Your second point, regarding the role of the student as a critical or superfluous team member, is more the critical feature which distinguishes the third year medical student 'clerk' and the subintern. A third year is an additional person on a team with a full complement of housestaff, while a subintern (or two subinterns) generally takes the place of an intern, and has all the responsibilities the intern would have had. History and physicals, procedures, etc. are his/her sole responsibility -- at least, as much as they would have been an interns. The major gray area is order writing, since subI orders need a cosignature, the order of the SubI may be seen as superfluous.

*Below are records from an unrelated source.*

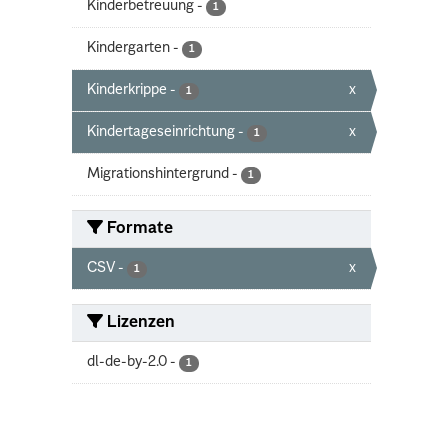
Kinderbetreuung
-
1
Kindergarten
-
1
Kinderkrippe
-
x
1
Kindertageseinrichtung
-
x
1
Migrationshintergrund
-
1
Formate
CSV
-
x
1
Lizenzen
dl-de-by-2.0
-
1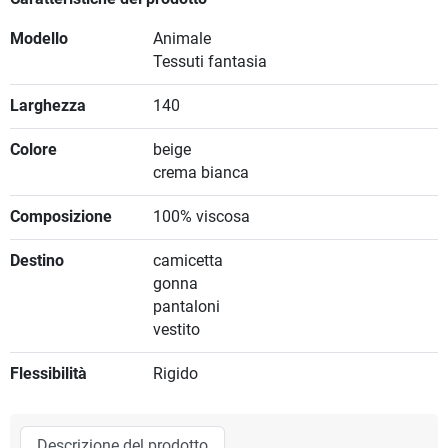
Modello
Animale
Tessuti fantasia
Larghezza
140
Colore
beige
crema bianca
Composizione
100% viscosa
Destino
camicetta
gonna
pantaloni
vestito
Flessibilità
Rigido
Descrizione del prodotto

Note that this is the perspective from an attending of 10 years at teaching hospitals on Internal Medicine/Medicine Subspeciality services; surgical/obstetric programs may be different.

 
At 4:21 AM, Anonymous Anonymous said...

IMHO as a (non-observant) Jewish physician, if a medical student wishes to be shomer shabbos, they shouldnt be required to come into the hospital at all. They should leave the hospital early enough on Friday to get home before shabbos begins, and they should keep shabbos until it ends on Saturday.

This talk about the student needing to learn, or having a responsibility to his/her patients, is baloney.

It's not going to make a darn bit of difference to the student's education to have a day a week off, and frankly, medical students should have two full days a week off anyway.

Also they are STUDENTS. They are paying to receive an education. They are not being paid to work. There is no responsibility in the hospital that should require or rely upon them for proper functioning. If the medical student usually checks i/os on surgical patients in the morning, then when they're not there, the intern, resident, fellow, or attending will need to do it.

It's complete baloney that there would be any legitimate reason of any kind preventing a student from fully observing shabbos if they want to.